→ CONSIGNES DU PROBLÈME
Prolongez le récit de la marche d'ad-Dakhil en Andalousie en reprenant juste après sa dernière phrase.

→ EXTRAIT DU DOCUMENT
Il arriva à Alvéra (alfira) ou l’accueillirent joyeusement ses partisans tandis que le
différend entre Youssouf et Soumayl s’amplifiait.
De
même, ‘Amir al-Badri et son fils de rebellèrent contre al-Fihri mais
ils furent vaincus et ce dernier promit la paix et la sécurité aux
deux protagonistes. Lorsqu’ils se rendirent, il les fit mettre à
mort ce qui provoqua chez les gens un mouvement de révolte parce que
les deux hommes avaient été tués alors qu’on leur avait promis la
sécurité. Sur ce, une pluie diluvienne tomba sur l’armée d’al-Fihri
et une bonne partie de sa troupe l’abandonna.
Soumayl, toujours très bien informé, passa en revue sa situation :
au sud des problèmes en conséquences avec ad-Dakhil et les
Omeyyades, au nord-ouest la menace d’Alfonsh et à l’est al-Fihri.
L’Andalousie était secouée de problèmes et il pensa que le mieux
était de s'arranger avec al-Fihri qui était le plus proche de lui.
Lui et son armée aussitôt rejoignirent Cordoue la capitale. Alors
qu’il était en mouvement, ses espions lui rapportèrent la mise en
marche d’ad-Dakhil et de son armée. Il dit à al-Fihri :
-
« Allons maintenant à sa rencontre ! Soit nous le tuerons, soit nous
anéantirons son armée avant qu’il ne devienne plus puissant ». Mais
al-Fihri refusa et lui dit :
-
« Notre armée est trop petite. Le voyage est long et cette pluie
nous a fatigués. Allons d’abord à Tolède (toleytela),
reposons-nous, rebâtissons une nouvelle armée et attaquons-le ».
Soumayl qui n’était pas le gouverneur officiel se rangea à l’avis de
Youssouf.
Il
est pourtant toujours préférable de mettre fin aux révoltes à leur
début avant qu’elles ne débordent et deviennent incontrôlables.
Ad-Dakhil et son armée de 600 hommes seulement se dirigèrent vers
Rayyah. Le gouverneur l’accueillit et lui offrit son aide. Puis
successivement ad-Dakhil passa par les villes de Sidonie (shadonia),
Moro, Malaga (maliqa),
Randa et Shourayss qui restèrent neutres à son arrivée, il ne fut
pas attaqué et il ne lui fut pas offert d’aide.

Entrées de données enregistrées

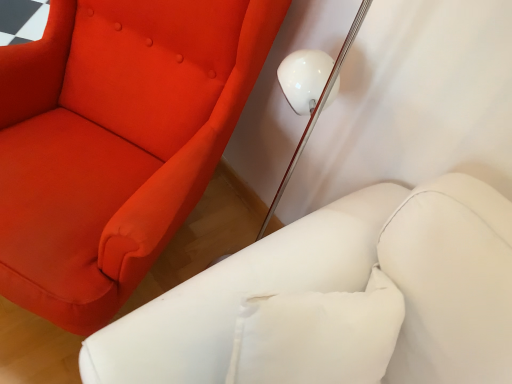
Question: Should I look upward or downward to see matte red fabric chair at upper left?

Choices:
 (A) down
 (B) up

Answer: (B)

Question: Is matte red fabric chair at upper left behind white leather armchair at lower right?

Choices:
 (A) yes
 (B) no

Answer: (A)

Question: Can you confirm if matte red fabric chair at upper left is positioned to the left of white leather armchair at lower right?

Choices:
 (A) yes
 (B) no

Answer: (A)

Question: From the image's perspective, would you say matte red fabric chair at upper left is shown under white leather armchair at lower right?

Choices:
 (A) yes
 (B) no

Answer: (B)

Question: Considering the relative sizes of matte red fabric chair at upper left and white leather armchair at lower right in the image provided, is matte red fabric chair at upper left wider than white leather armchair at lower right?

Choices:
 (A) yes
 (B) no

Answer: (A)

Question: Is matte red fabric chair at upper left oriented towards white leather armchair at lower right?

Choices:
 (A) no
 (B) yes

Answer: (A)

Question: From the image's perspective, would you say matte red fabric chair at upper left is positioned over white leather armchair at lower right?

Choices:
 (A) no
 (B) yes

Answer: (B)

Question: Does white leather armchair at lower right lie behind matte red fabric chair at upper left?

Choices:
 (A) no
 (B) yes

Answer: (A)

Question: From a real-world perspective, is white leather armchair at lower right on matte red fabric chair at upper left?

Choices:
 (A) yes
 (B) no

Answer: (A)

Question: Does white leather armchair at lower right have a lesser width compared to matte red fabric chair at upper left?

Choices:
 (A) no
 (B) yes

Answer: (B)

Question: Can we say white leather armchair at lower right lies outside matte red fabric chair at upper left?

Choices:
 (A) yes
 (B) no

Answer: (A)

Question: Is white leather armchair at lower right at the left side of matte red fabric chair at upper left?

Choices:
 (A) no
 (B) yes

Answer: (A)

Question: Are white leather armchair at lower right and matte red fabric chair at upper left far apart?

Choices:
 (A) no
 (B) yes

Answer: (A)

Question: From a real-world perspective, is matte red fabric chair at upper left physically located above or below white leather armchair at lower right?

Choices:
 (A) above
 (B) below

Answer: (B)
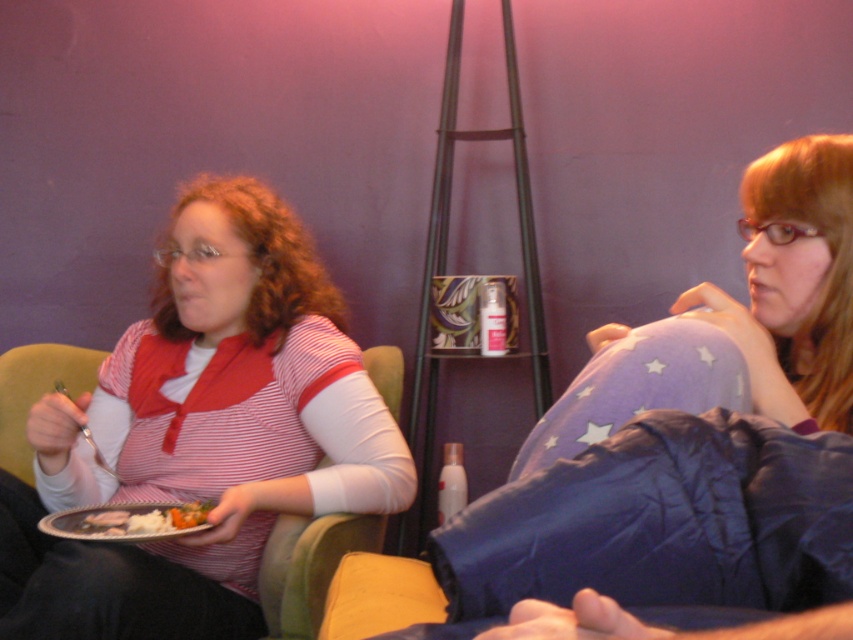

→ RÉSULTAT ATTENDU
Lorsque Soumayl fut informé des mouvements d’ad-Dakhil, il conseilla
à al-Fihri de tenter une approche pacifique. Ils lui envoyèrent donc
des présents qu’ad-Dakhil accepta sans pour cela porter allégeance
au gouverneur d’Andalousie ni même lui promettre une allégeance et
l’affaire resta suspendue.
Ad-Dakhil de nouveau se mit en mouvement et se dirigea vers la
capitale du sud Séville dirigée par un dur chauviniste Yéméni du nom
d’Abou Sabbah qui pensa que s’il devait avoir un combat, il
devrait avoir lieu entre al-Fihri et ad-Dakhil et non pas entre lui
et ad-Dakhil et il se rangea aux côté d’ad-Dakhil. Ainsi la capitale
du sud tomba entre les mains d’ad-Dakhil.
Lorsque la tranquillité et la paix revint au sud ad-Dakhil pensant à
faire tomber la capitale Cordoue. Soumayl et al-Fihri informés des
mouvements d’ad-Dakhil préparèrent une armée pour le recevoir.
Les
deux armées se mirent en route en même temps. L’armée d’al-Fihri se
dirigea vers Séville tandis que celle d’ad-Dakhil sur Cordoue.
Lorsqu’elles furent l’une en face de l’autre, elles se trouvèrent
séparées par un fleuve, Youssouf et Soumayl du côté nord et
ad-Dakhil du côté sud.
Alors, ad-Dakhil se dit : Pourquoi devrais-je les rencontrer à cet
endroit ? Il serait mieux pour moi d’aller attaquer directement la
capitale absente de toute armée.
Sans
qu’ils s’en rendent compte, ad-Dakhil fit demi-tour et mit le cap
sur Cordoue mais les espions de Soumayl l’informèrent et il fit
aussitôt demi-tour pour empêcher ad-Dakhil de parvenir à la capitale
et comme il réussit à arriver avant lui, il attendit son arrivée
dans la ville d’al-Massarah.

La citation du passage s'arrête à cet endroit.